#### [EXERCISE PASSAGE]
*** Begin section ***

The biggest problem that I run into on the monthly basis only doing interiors is waterborne paint over old oil based paint. It's a constant problem and I can rarely ever charge enough to strip it. In older homes I can't always sand it off, sometimes I can't legally sand it due to lead based paint, and it can't be removed in every little groove and angel. I always figure the hacks are making more money per man hour that me because it might take me half a day to mask and another half a day to spray trim in a small home, but it can take me several days to properly prep it if we're going from oil to waterborne. The hacks just mask and spray so they're saving two or three days of work for the same looking result. It doesn't last and it peels over time due to no adhesion, but oh well. Stripping door casings is the absolute worst, then cabinets is next in line.


----------



## PNW Painter (Sep 5, 2013)

Have you tried using a bonding primer instead of sanding the paint off?

What are you using as a top coat?


Sent from my iPhone using Tapatalk


----------



## WestCoast99 (May 8, 2012)

PNW Painter said:


> Have you tried using a bonding primer instead of sanding the paint off?
> 
> What are you using as a top coat?
> 
> ...



If there's already a poorly adhered coat on the trim it's got to come off first. But then yes, I sand whenever I can than always apply a bond coat (coverstain is the best for adhesion, but also stix, or a very well bonding paint, etc.). Then top coat with anything I happen to like that year like BM Advance, and a multitude of kelley moore, ppg, and sherwin williams products for topcoat.


----------

*** End section ***

(Dataset entries)
*** Begin section ***

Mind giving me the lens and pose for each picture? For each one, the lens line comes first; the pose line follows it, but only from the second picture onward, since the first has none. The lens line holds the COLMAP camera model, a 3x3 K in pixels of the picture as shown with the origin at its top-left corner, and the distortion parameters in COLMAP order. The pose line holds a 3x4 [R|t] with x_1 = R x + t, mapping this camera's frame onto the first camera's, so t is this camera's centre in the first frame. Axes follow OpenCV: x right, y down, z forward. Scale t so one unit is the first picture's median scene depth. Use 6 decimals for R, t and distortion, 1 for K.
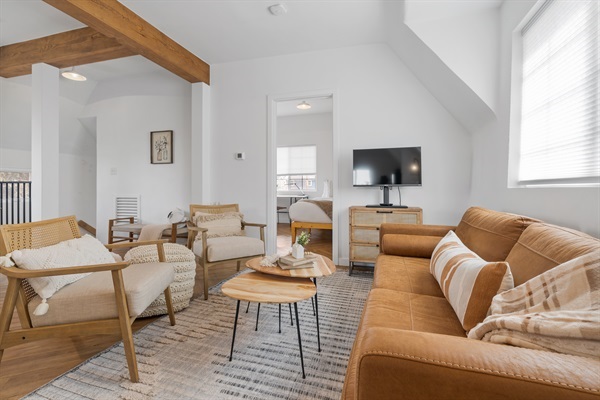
lens RADIAL K [[275.6, 0, 302.2], [0, 275.6, 196.3], [0, 0, 1]] dist [-0.001785, 0.000208]
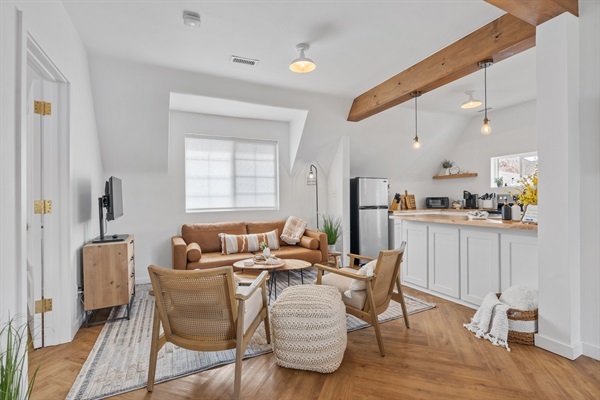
lens RADIAL K [[277.4, 0, 300.0], [0, 277.4, 200.0], [0, 0, 1]] dist [-0.002208, -0.000287]
pose [[-0.685062, -0.005329, 0.728465, -0.837353], [0.029807, 0.998931, 0.035338, -0.111856], [-0.727874, 0.045922, -0.684171, 1.180615]]
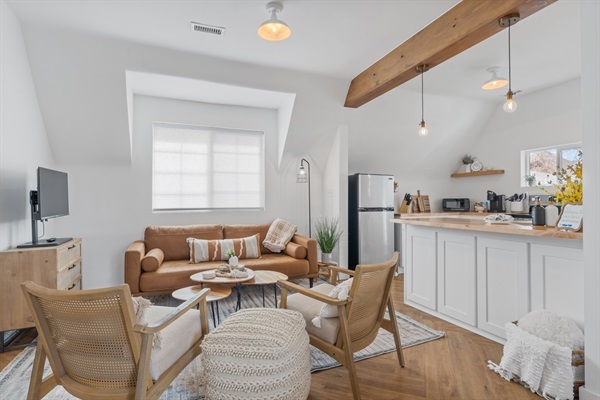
lens RADIAL K [[296.0, 0, 298.3], [0, 296.0, 199.1], [0, 0, 1]] dist [0.000485, 0.000157]
pose [[-0.648668, 0.000017, 0.761072, -0.813322], [0.024738, 0.999472, 0.021062, -0.090026], [-0.760669, 0.032489, -0.648326, 1.003851]]
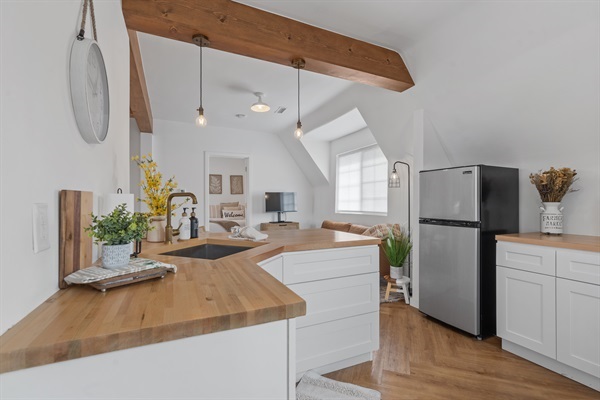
lens RADIAL K [[277.4, 0, 300.0], [0, 277.4, 200.0], [0, 0, 1]] dist [-0.002208, -0.000287]
pose [[0.744176, 0.000745, 0.667983, -0.889494], [0.025732, 0.999225, -0.029781, -0.057101], [-0.667488, 0.039351, 0.743580, -0.531451]]
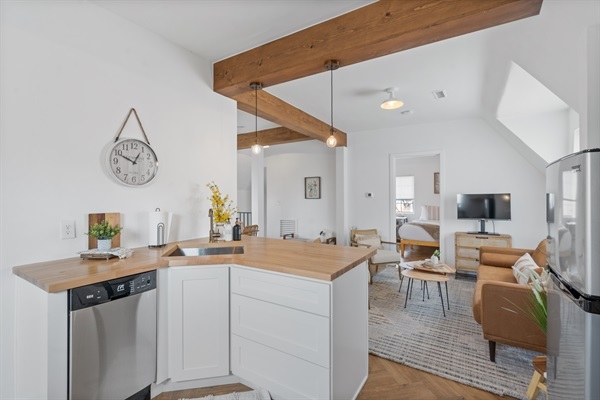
lens RADIAL K [[277.4, 0, 300.0], [0, 277.4, 200.0], [0, 0, 1]] dist [-0.002208, -0.000287]
pose [[0.963623, -0.003860, -0.267238, -0.233989], [-0.003067, 0.999670, -0.025499, -0.099279], [0.267249, 0.025391, 0.963293, -0.670917]]
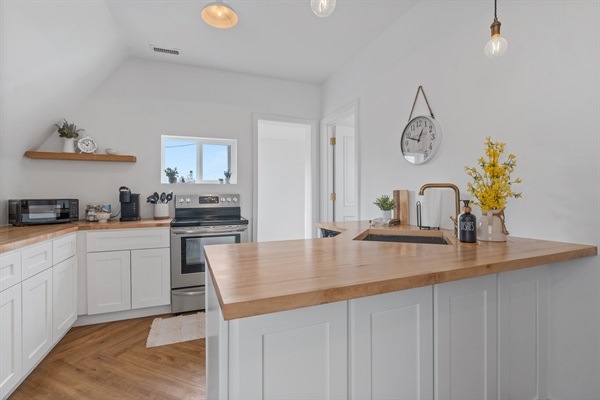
lens RADIAL K [[275.6, 0, 302.2], [0, 275.6, 196.3], [0, 0, 1]] dist [-0.001785, 0.000208]
pose [[-0.786198, -0.003157, -0.617967, -0.161742], [-0.020944, 0.999549, 0.021538, -0.077151], [0.617620, 0.029876, -0.785909, 0.286979]]
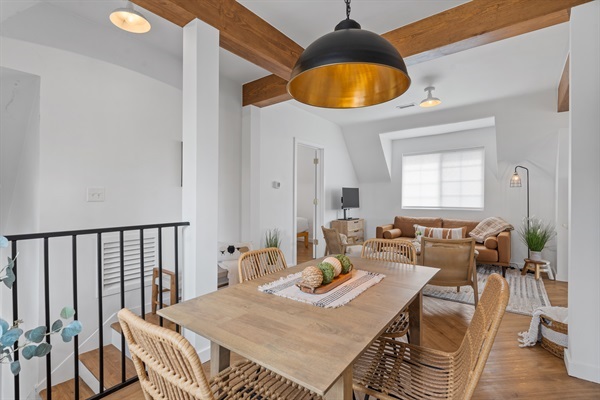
lens RADIAL K [[280.9, 0, 308.0], [0, 280.9, 200.5], [0, 0, 1]] dist [0.000533, 0.000054]
pose [[0.334234, -0.011666, 0.942418, -1.549552], [0.028095, 0.999602, 0.002410, -0.100889], [-0.942071, 0.025672, 0.334428, 0.634400]]
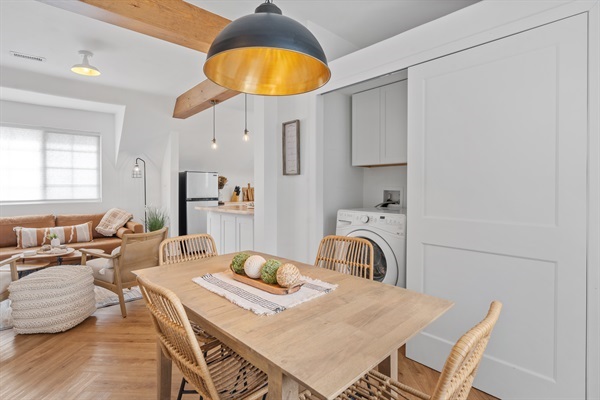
lens RADIAL K [[300.6, 0, 292.6], [0, 300.6, 190.8], [0, 0, 1]] dist [-0.000987, -0.000636]
pose [[-0.866284, -0.006020, 0.499516, -1.365559], [0.015660, 0.999109, 0.039198, -0.116883], [-0.499307, 0.041779, -0.865418, 1.113461]]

*** End section ***

#### [WORK TO COMPLETE]
Reproduce the painting thread word for word, from "## WestCoast99 (May" up to and including "products for topcoat.". Work only from the painting thread.

#### [RESPONSE FOR THIS EXERCISE]
## WestCoast99 (May 8, 2012)

PNW Painter said:


> Have you tried using a bonding primer instead of sanding the paint off?
> 
> What are you using as a top coat?
> 
> ...



If there's already a poorly adhered coat on the trim it's got to come off first. But then yes, I sand whenever I can than always apply a bond coat (coverstain is the best for adhesion, but also stix, or a very well bonding paint, etc.). Then top coat with anything I happen to like that year like BM Advance, and a multitude of kelley moore, ppg, and sherwin williams products for topcoat.